→ Supplied text:
· · ·

# 어서는 안 된다 & 면 안 된다



## vientito

These two look very similar but exactly what is the difference?

ex. 여기서 좌회전하면 안 돼요 

ex the title of this article
http://blog.daum.net/_blog/BlogType...cleno=1058&categoryId=60&regdt=20120501110833

Do they both express the same idea?


----------



## Yuie

In this case, yes, they both express the same idea.


----------



## jakartaman

하면 안 돼 = 해서는 안 돼
먹으면 안 돼 = 먹어서는 안 돼
자면 안 돼 = 자서는 안 돼
etc.
They are the same except the ones on the left are used far more often.


----------



## vientito

Thank you much for your clarification


----------



## Superhero1

it means 하느님에 대한 생각을 계속해야 한다.

p.s. 여기서 좌회전하면 안 돼요 should be written 여기서 좌회전하면 안되요.


----------



## Yuie

Oh, 안 돼요 is right. However when we say ~ㅂ니다, it should be written 안 됩니다.


----------



## Superhero1

That makes sense, Yuie. 안돼요 is a short form of 안되어요, so we should write 안돼요.

I agree with you that I was wrong. But, there's no spacing between 안 and 돼요 definitely.

· · ·

→ Activity A:
Return every line in the rows below that contains the string "extract".
→ Activity B:
Continue the forum thread about the Korean endings 어서는 안 된다 and 면 안 된다 from the point where it stops.

Chart-based quiz items:
· · ·

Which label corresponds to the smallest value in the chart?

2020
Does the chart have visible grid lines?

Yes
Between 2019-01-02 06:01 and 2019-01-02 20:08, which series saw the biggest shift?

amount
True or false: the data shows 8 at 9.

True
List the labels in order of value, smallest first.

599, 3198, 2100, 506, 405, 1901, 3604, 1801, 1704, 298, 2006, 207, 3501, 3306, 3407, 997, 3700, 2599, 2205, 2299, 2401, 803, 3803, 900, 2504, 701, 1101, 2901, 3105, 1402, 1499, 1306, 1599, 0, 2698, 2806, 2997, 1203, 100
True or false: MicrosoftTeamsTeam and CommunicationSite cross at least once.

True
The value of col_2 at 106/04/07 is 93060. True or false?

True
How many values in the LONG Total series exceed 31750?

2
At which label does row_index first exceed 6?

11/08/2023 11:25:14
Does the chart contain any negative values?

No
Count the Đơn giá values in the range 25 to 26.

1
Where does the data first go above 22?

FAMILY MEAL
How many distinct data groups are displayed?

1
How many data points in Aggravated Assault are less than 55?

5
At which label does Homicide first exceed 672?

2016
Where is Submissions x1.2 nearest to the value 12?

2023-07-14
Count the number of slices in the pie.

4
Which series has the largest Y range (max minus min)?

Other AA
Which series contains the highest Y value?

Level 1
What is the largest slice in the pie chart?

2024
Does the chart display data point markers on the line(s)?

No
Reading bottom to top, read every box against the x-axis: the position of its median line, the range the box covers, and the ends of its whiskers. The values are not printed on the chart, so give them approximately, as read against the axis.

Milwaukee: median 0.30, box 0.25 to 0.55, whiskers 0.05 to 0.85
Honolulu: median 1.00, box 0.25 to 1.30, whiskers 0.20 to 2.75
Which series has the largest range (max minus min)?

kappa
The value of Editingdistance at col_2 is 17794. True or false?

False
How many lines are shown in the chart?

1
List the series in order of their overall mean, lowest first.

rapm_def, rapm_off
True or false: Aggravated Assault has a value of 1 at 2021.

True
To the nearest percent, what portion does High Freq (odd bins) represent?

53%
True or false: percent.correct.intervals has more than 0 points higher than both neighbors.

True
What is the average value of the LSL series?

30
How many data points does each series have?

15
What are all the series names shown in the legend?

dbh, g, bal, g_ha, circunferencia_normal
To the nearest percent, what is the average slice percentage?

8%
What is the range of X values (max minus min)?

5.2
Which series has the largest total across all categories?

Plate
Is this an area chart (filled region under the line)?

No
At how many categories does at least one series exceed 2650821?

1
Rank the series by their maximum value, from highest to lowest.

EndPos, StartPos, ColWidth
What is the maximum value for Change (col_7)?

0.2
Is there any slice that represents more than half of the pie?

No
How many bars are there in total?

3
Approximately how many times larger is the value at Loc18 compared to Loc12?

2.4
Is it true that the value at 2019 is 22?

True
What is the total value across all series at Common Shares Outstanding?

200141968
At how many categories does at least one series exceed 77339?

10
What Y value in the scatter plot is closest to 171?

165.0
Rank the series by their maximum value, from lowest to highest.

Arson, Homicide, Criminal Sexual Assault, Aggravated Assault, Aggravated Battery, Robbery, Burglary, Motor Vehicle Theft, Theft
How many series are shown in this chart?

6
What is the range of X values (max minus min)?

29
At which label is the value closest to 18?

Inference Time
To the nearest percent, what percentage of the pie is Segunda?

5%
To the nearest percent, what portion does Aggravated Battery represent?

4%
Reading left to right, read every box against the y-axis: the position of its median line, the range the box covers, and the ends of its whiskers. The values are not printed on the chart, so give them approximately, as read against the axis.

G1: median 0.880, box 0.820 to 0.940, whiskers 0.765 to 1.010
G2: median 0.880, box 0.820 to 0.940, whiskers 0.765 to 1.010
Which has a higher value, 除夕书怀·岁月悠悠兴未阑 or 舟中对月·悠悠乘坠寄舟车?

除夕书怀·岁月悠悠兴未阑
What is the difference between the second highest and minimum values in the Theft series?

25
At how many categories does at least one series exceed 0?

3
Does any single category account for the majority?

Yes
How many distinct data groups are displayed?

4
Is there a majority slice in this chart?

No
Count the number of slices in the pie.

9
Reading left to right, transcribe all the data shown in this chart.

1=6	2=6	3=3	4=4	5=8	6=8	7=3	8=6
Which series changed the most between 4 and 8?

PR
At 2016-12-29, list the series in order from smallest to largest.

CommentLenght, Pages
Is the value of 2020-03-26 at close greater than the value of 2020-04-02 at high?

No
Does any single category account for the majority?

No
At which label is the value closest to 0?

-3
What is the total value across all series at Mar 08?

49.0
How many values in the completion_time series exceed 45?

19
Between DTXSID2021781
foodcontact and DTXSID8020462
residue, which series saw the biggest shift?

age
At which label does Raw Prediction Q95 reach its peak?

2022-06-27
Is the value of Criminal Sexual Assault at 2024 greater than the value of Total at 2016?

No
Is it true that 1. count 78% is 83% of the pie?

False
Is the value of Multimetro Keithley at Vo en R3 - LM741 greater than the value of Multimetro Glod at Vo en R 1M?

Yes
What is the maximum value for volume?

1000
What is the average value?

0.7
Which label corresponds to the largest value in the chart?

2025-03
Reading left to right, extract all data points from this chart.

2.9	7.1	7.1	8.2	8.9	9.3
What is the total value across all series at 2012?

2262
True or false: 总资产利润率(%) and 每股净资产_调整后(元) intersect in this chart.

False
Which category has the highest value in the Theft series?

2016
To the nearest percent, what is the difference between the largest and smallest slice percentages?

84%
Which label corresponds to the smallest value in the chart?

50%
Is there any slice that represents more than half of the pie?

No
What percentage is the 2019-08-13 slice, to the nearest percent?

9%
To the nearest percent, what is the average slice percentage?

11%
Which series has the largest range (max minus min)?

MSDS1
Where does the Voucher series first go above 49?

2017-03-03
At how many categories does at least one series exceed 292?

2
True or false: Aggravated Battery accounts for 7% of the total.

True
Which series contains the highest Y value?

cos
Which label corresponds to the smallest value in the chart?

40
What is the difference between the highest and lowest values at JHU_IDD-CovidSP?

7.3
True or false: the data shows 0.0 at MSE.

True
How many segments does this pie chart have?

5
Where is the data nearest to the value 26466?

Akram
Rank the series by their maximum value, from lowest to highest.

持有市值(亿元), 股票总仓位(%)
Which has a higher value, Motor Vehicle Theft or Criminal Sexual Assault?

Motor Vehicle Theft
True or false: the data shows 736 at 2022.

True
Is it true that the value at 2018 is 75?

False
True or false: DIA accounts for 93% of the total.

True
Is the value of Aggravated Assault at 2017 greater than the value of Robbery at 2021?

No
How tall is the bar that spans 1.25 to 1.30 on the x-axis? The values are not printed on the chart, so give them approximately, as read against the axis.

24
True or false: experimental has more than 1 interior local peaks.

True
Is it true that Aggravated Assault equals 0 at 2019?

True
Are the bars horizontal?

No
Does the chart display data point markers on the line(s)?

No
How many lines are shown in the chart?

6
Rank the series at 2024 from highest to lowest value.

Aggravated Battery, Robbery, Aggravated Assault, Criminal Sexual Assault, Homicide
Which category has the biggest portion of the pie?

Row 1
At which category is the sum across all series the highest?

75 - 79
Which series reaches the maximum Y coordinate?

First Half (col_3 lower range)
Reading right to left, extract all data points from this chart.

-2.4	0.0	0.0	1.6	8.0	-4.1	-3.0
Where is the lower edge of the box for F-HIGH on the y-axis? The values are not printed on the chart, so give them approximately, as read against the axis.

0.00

· · ·

→ Answer A:
Reading left to right, extract all data points from this chart.
Reading right to left, extract all data points from this chart.

→ Answer B:
----------



## Yuie

I'm sorry Superhero1- but speaking of spacing, 안 되다 is right when we use it to prevent someone to do something. e.g. '자면 안 돼요', '먹으면 안 된다'.
We should write 안되다 when we mean it 'to become undesirable state', 'to become pathetic', or something like that. e.g. '자식이 안되는 걸 바라는 부모가 어디 있을까', '고생하는 걸 보니 안됐다'.


----------



## Superhero1

Oh, I'm learning today. It is really difficult for me, although I am a native speaker of Korean, because when I was young, my books always said 안돼, therefore the usage of no spacing between 안 and 돼 is stuck in my hunch of spacing.

Good answer, Yuie.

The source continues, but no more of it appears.